When the decision in Yaiguaje v. Chevron Corporation, 2017 ONSC 135, was released in late January, commentary has focused extensively on whether Hainey J. was correct to rule that the corporate veil could not be pierced. The decision in Yaiguaje has absolutely nothing to do with the corporate veil. The corporate veil is only “pierced” when a shareholder is made liable for the debts of the corporation. As the House of Lords held in Salomon v. Salomon & Co. Ltd.,  UKHL 1,  A.C. 22, and as all modern corporate law statutes state, a corporation is an entity separate from its shareholders, who are not ordinarily liable for its debts.
In Yaiguaje the plaintiffs’ claim is against Chevron Corporation, the judgment debtor. The plaintiffs argue that Chevron Canada is an asset of Chevron Corporation. If the plaintiffs were to be successful in their claim to levy execution on the assets of the judgment debtor, they would simply seize the shares of Chevron Canada as an asset of Chevron Corporation. Those shares could then be sold to satisfy the judgment the plaintiffs had obtained against Chevron Corporation. In essence, the litigation is no more complicated than a claim to seize from a judgment debtor some shares it owns indirectly — through several layers of subsidiaries. The separate personality of Chevron Canada has no more to do with the case than the existence of two separate properties has to do with a claim of a judgment creditor to levy execution on both of them.

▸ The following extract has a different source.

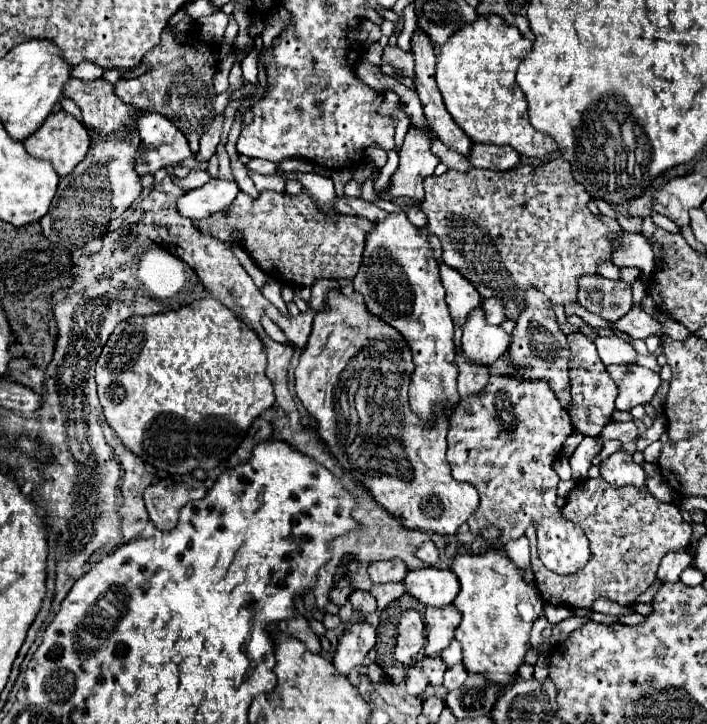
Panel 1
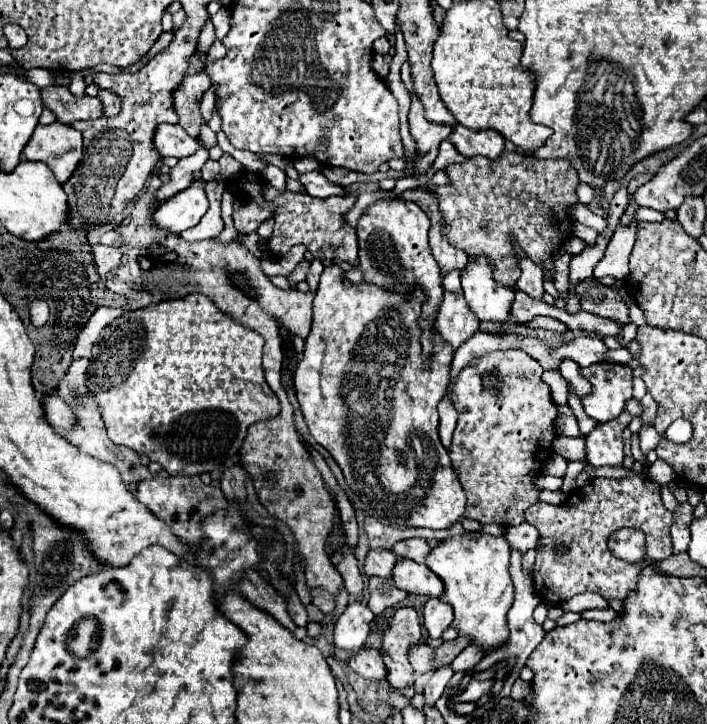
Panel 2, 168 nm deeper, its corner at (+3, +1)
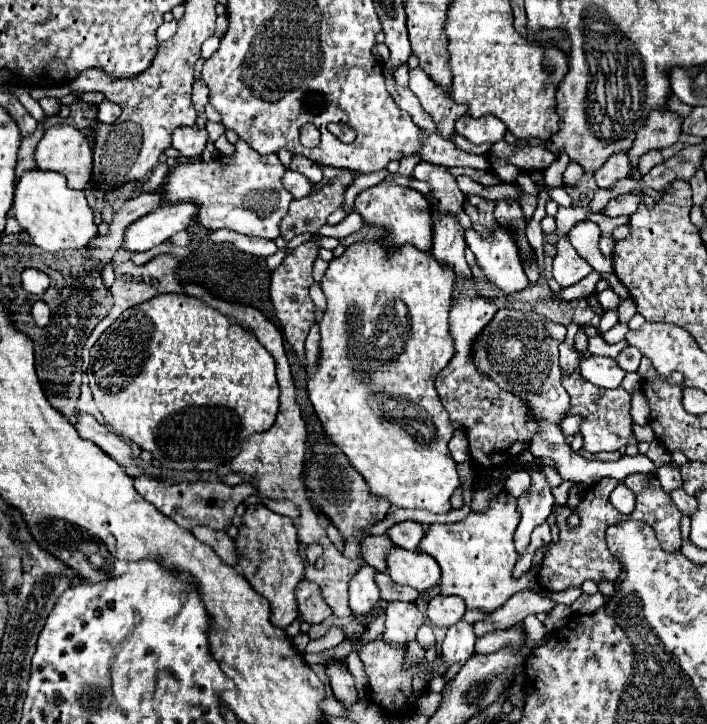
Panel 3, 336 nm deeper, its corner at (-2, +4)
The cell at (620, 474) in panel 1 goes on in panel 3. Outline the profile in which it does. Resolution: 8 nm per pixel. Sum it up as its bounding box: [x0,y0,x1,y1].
[563,370,631,454]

It is obvious that Hainey J. simply misunderstood the nature of the plaintiffs’ claim and the relation of Chevron Canada to Chevron Corporation. He said, for example:
Chevron Canada is not an asset of Chevron. It is a separate legal person. It is not an asset of any other person including its own parent, CCCC. The Supreme Court of Canada confirmed this in BCE Inc. v. 1976 Debentureholders, where the court stated, “While the corporation is ongoing, shares confer no right to its underlying assets.”
The Execution Act, which is a procedural statute, does not create any rights in property but merely provides for the seizure and sale of property in which a judgment-debtor already has a right or interest. It does not establish a cause of action against Chevron Canada. Chevron Canada is not the judgment-debtor under the Ecuadorian judgment and, therefore, the Execution Act does not apply to it with respect to that judgment. The Execution Act does not give Chevron any right or interest, equitable or otherwise, in the shares or assets of Chevron Canada.
The plaintiffs did not argue that Chevron Canada is a judgment debtor, only that its shares are an exigible asset of Chevron Corporation. It is this simple point that the judge did not understand. The first sentence of para. 36 is simply wrong.
The argument that the plaintiffs can seize the shares of Chevron Canada is not free from difficulty because the “tracing” of the asset of Chevron Corporation into the shares of Chevron Canada has to pass through several levels of the corporate structure and, I assume, many of those intervening subsidiaries are not subject to the power of an Ontario court. This point is the only interesting one on corporate law engaged by the litigation. It would greatly help to understand the litigation and its significance for corporate law if the problem of tracing corporate assets were correctly analyzed.